Schuyler Thornton came into the final table in close to a three-way tie as the short stack, as Denny Lee, Moon, and him all came into the day with 14 big blinds or less. Moon was first to shove but found no callers and it was Thornton who had to run a full five cards when his shove was called by the pocket eights of William Fisher. Unfortunately for Thornton, he was unable to to pair either of his Broadway cards and he was forced to exit in ninth place.
Lucas Tae came into the final table in the middle of the pack, sporting just 21 big blinds. He was never able to get any traction going and when he went all in with suited connectors, he ran into the ace-queen of Denny Lee, unable to find his outs for the double.

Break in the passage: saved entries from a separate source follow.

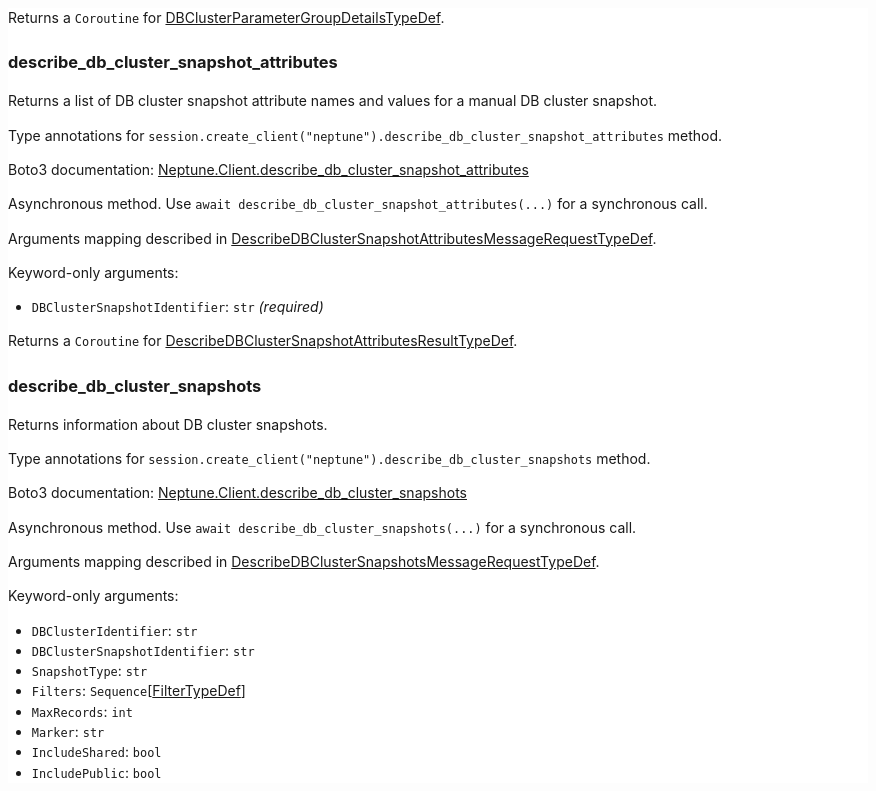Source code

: Returns a `Coroutine` for
[DBClusterParameterGroupDetailsTypeDef](./type_defs.md#dbclusterparametergroupdetailstypedef).

<a id="describe_db_cluster_snapshot_attributes"></a>

### describe_db_cluster_snapshot_attributes

Returns a list of DB cluster snapshot attribute names and values for a manual
DB cluster snapshot.

Type annotations for
`session.create_client("neptune").describe_db_cluster_snapshot_attributes`
method.

Boto3 documentation:
[Neptune.Client.describe_db_cluster_snapshot_attributes](https://boto3.amazonaws.com/v1/documentation/api/latest/reference/services/neptune.html#Neptune.Client.describe_db_cluster_snapshot_attributes)

Asynchronous method. Use `await describe_db_cluster_snapshot_attributes(...)`
for a synchronous call.

Arguments mapping described in
[DescribeDBClusterSnapshotAttributesMessageRequestTypeDef](./type_defs.md#describedbclustersnapshotattributesmessagerequesttypedef).

Keyword-only arguments:

- `DBClusterSnapshotIdentifier`: `str` *(required)*

Returns a `Coroutine` for
[DescribeDBClusterSnapshotAttributesResultTypeDef](./type_defs.md#describedbclustersnapshotattributesresulttypedef).

<a id="describe_db_cluster_snapshots"></a>

### describe_db_cluster_snapshots

Returns information about DB cluster snapshots.

Type annotations for
`session.create_client("neptune").describe_db_cluster_snapshots` method.

Boto3 documentation:
[Neptune.Client.describe_db_cluster_snapshots](https://boto3.amazonaws.com/v1/documentation/api/latest/reference/services/neptune.html#Neptune.Client.describe_db_cluster_snapshots)

Asynchronous method. Use `await describe_db_cluster_snapshots(...)` for a
synchronous call.

Arguments mapping described in
[DescribeDBClusterSnapshotsMessageRequestTypeDef](./type_defs.md#describedbclustersnapshotsmessagerequesttypedef).

Keyword-only arguments:

- `DBClusterIdentifier`: `str`
- `DBClusterSnapshotIdentifier`: `str`
- `SnapshotType`: `str`
- `Filters`: `Sequence`\[[FilterTypeDef](./type_defs.md#filtertypedef)\]
- `MaxRecords`: `int`
- `Marker`: `str`
- `IncludeShared`: `bool`
- `IncludePublic`: `bool`

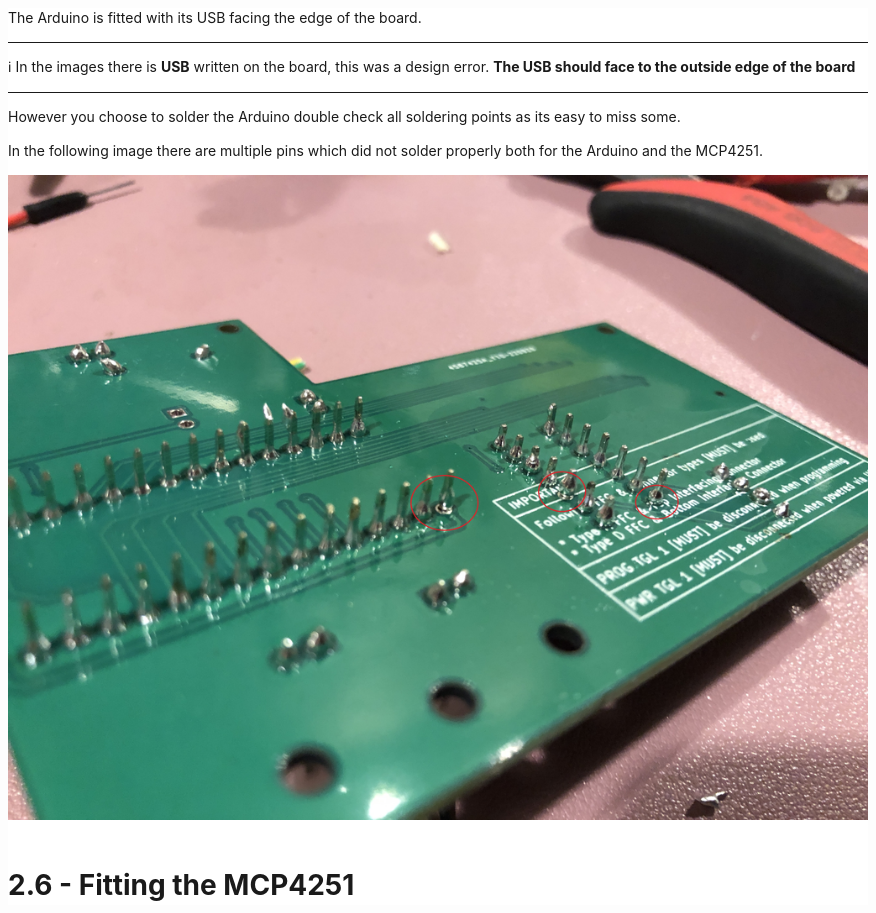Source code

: The Arduino is fitted with its USB facing the edge of the board.

---

ℹ In the images there is **USB** written on the board, this was a design error. **The USB should face to the outside edge of the board**

---

However you choose to solder the Arduino double check all soldering points as its easy to miss some.

In the following image there are multiple pins which did not solder properly both for the Arduino and the MCP4251.

![](./guide%20images/solder%20steps/14-a.JPG)

<div class="page"/>

# 2.6 - Fitting the MCP4251
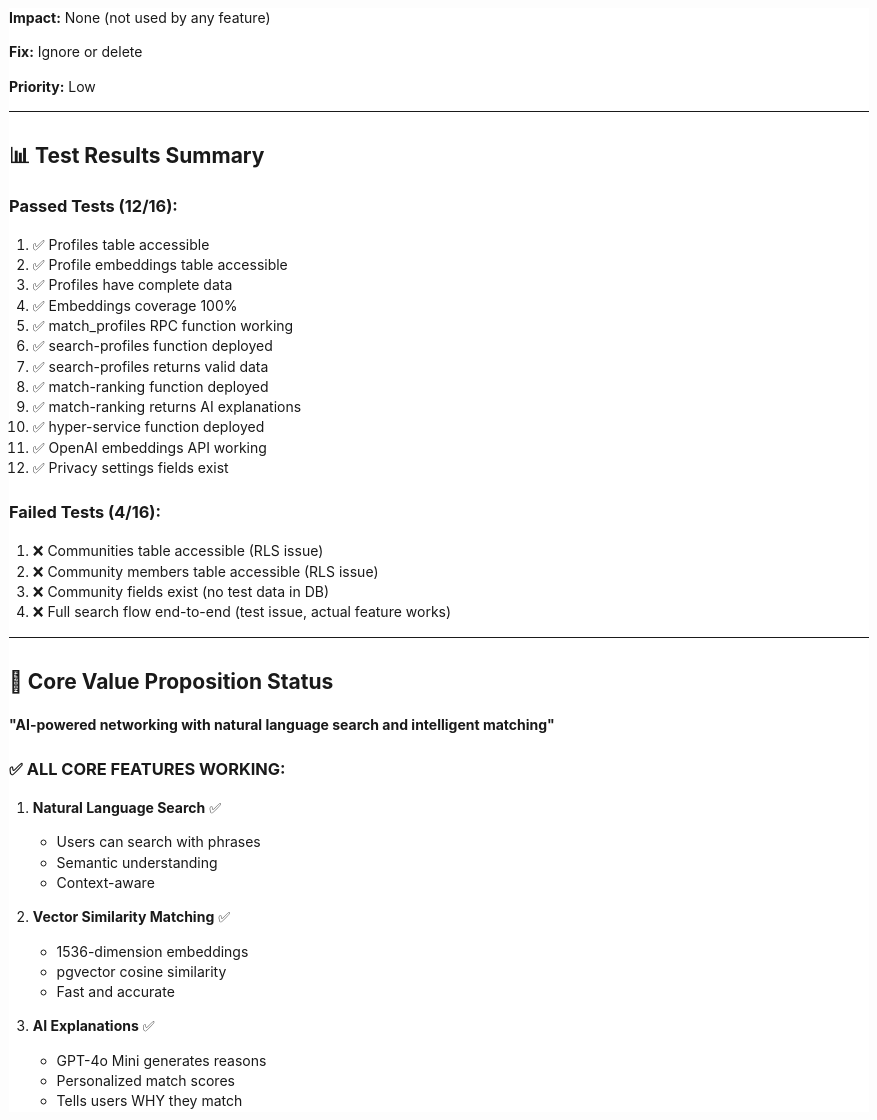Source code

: **Impact:** None (not used by any feature)

**Fix:** Ignore or delete

**Priority:** Low

---

## 📊 Test Results Summary

### Passed Tests (12/16):
1. ✅ Profiles table accessible
2. ✅ Profile embeddings table accessible
3. ✅ Profiles have complete data
4. ✅ Embeddings coverage 100%
5. ✅ match_profiles RPC function working
6. ✅ search-profiles function deployed
7. ✅ search-profiles returns valid data
8. ✅ match-ranking function deployed
9. ✅ match-ranking returns AI explanations
10. ✅ hyper-service function deployed
11. ✅ OpenAI embeddings API working
12. ✅ Privacy settings fields exist

### Failed Tests (4/16):
1. ❌ Communities table accessible (RLS issue)
2. ❌ Community members table accessible (RLS issue)
3. ❌ Community fields exist (no test data in DB)
4. ❌ Full search flow end-to-end (test issue, actual feature works)

---

## 🎯 Core Value Proposition Status

**"AI-powered networking with natural language search and intelligent matching"**

### ✅ ALL CORE FEATURES WORKING:

1. **Natural Language Search** ✅
   - Users can search with phrases
   - Semantic understanding
   - Context-aware

2. **Vector Similarity Matching** ✅
   - 1536-dimension embeddings
   - pgvector cosine similarity
   - Fast and accurate

3. **AI Explanations** ✅
   - GPT-4o Mini generates reasons
   - Personalized match scores
   - Tells users WHY they match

Tae left the field in eighth place and will have to wait until another chance to try for the gold.
Min Sung Lee entered the final table third in chips but wasn’t quite able to capitalize on it. After chipping down some, he ended up shoving against Joseph Roh and the latter made a big call with a pair of deuces and had Lee’s hopes dashed by the turn, as he had flopped a set. Lee was next to exit in seventh place and was left to wonder what could have been.
Moon had entered as one of the previously mentioned short stacks but was willing to push the action in search of a double-up. Unfortunately for him, when he did get called, he had ran into the pocket jacks of Fagg and was unable to find the ace he needed. Moon made a quiet exit in sixth place, leaving the remaining players with plenty of elbow room.

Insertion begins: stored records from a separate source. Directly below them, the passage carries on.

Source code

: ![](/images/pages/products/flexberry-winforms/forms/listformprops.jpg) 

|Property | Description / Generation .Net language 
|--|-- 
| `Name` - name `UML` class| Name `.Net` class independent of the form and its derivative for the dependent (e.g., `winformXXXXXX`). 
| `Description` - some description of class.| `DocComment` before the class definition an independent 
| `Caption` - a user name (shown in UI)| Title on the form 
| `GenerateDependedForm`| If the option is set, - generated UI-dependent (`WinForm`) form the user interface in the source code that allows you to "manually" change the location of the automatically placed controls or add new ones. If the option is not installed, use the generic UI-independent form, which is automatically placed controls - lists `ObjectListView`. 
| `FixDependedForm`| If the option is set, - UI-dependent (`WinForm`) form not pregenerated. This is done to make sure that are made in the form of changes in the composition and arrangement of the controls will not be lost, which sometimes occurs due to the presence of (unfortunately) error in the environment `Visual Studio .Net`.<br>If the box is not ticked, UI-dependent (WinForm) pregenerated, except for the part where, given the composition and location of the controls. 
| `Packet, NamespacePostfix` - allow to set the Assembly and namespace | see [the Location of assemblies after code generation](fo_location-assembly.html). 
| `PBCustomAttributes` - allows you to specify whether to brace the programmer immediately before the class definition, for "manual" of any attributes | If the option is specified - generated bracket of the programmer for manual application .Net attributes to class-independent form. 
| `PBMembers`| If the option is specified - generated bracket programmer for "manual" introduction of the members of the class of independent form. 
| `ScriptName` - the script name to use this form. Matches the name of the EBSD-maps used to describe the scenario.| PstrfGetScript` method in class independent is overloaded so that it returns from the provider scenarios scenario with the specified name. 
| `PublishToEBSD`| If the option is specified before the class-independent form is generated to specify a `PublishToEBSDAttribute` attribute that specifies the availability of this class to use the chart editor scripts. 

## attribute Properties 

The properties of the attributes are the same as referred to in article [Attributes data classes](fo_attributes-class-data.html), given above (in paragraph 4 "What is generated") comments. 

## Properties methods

William Fisher had been playing solid as a rock. He won some and he lost some along the way but seemed quite capable of maintaining his stack until he ran into the kings of Joseph Roh when Fisher was down to his last ten big blinds.
Peyton Ethridge had entered the final table comfortably second in chips with well over 35 big blinds but with the structure only having 40-minute levels, eventually in level 43, Ethridge was forced into a flip with his small pair but couldn’t hold against Lee’s over cards. Ethridge was sent to payouts in fourth place but was soon on the rail, sweating his new friend Roh.

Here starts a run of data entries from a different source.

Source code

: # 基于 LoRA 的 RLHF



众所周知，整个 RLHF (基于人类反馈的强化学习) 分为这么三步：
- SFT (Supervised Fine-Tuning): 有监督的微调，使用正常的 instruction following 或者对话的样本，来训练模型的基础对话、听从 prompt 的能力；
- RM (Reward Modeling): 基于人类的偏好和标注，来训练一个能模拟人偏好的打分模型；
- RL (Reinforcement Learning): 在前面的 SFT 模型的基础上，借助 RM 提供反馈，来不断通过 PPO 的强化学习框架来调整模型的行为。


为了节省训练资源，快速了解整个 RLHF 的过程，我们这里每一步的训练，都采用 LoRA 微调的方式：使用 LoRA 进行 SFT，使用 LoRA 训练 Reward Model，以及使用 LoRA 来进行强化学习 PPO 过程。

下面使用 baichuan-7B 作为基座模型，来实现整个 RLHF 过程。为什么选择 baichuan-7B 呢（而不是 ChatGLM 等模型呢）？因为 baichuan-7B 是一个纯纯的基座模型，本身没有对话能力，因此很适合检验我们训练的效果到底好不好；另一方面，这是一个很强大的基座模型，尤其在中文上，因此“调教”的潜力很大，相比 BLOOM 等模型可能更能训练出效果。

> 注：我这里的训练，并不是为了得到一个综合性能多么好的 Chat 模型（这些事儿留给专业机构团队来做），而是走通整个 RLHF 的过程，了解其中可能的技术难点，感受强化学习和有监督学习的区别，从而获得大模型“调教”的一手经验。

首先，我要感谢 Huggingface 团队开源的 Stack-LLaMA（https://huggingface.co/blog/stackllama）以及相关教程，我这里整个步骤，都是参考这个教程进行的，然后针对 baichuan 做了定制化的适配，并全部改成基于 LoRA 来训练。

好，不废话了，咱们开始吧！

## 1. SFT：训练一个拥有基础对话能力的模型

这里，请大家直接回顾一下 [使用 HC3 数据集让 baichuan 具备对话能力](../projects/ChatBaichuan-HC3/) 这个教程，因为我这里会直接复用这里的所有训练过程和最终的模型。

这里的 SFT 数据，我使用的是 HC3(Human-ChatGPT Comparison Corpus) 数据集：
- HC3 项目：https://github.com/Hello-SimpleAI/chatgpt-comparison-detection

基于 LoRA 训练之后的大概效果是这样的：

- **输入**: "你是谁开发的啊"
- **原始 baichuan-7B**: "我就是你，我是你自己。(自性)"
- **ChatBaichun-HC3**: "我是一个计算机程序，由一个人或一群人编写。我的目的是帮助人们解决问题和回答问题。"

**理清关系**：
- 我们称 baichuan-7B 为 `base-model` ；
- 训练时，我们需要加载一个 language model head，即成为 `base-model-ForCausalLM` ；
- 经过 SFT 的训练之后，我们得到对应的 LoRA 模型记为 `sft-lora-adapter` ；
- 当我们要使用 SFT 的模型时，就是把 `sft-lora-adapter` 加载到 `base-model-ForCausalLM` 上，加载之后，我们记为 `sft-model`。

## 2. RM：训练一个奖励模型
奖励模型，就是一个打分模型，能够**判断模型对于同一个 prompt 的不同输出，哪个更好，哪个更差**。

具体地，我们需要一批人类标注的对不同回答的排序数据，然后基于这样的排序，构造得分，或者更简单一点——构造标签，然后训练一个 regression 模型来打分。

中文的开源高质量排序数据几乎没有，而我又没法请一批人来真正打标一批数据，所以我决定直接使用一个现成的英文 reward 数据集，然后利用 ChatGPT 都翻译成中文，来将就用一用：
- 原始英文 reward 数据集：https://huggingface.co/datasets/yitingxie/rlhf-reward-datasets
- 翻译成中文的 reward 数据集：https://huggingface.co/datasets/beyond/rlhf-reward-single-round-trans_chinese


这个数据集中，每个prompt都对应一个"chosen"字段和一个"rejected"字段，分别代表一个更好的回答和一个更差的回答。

At three-handed, the floor moved to the bright lights in the Horseshoe Feature Table to battle to a winner. By this point, Lee and Roh had been exchanging the chip lead back and forth for quite a while. An unexpected turn of events occurred when Fagg found two doubles in quick succession to surge into the lead, the first being when he cracked the aces of Lee.
In the end, Fagg ended up running his queens into the kings of Lee and after that clash he was left on fumes. Just one hand later, Fagg went all in on the button for his last bit and was called by Roh, whose better hand improved to a flush.
Heads Up Action
According to Roh, he spend most of the time three-handed making something out of nothing but his willingness to overbet the pot and make big plays with draws gave him an edge.
Lee fought back plenty of times throughout the match, but he did fold top pair in a spot that Lee later admitted he had bottom pair. In the end, fight back is exactly what Lee did when he went all in over Roh’s open to 19,000,000 with A♥5♠ but he ran into the A♣Q♠ of Roh. The board didn’t give any improvement and he was left to settle for 2nd after a short-lived heads-up match.
PokerNews had the opportunity to catch up with Roh just after his winners' pictures and he had this to say, gesturing to the Main Event Main Stage: “This is something I’ve really wanted to do for a while. I don’t play that many tournaments… I mean, I play a little bit here and there but my dream is to be there.”
Roh had his best friend on the rail every step of the way on the final day and both were beyond ecstatic at Roh’s bucket list accomplishment.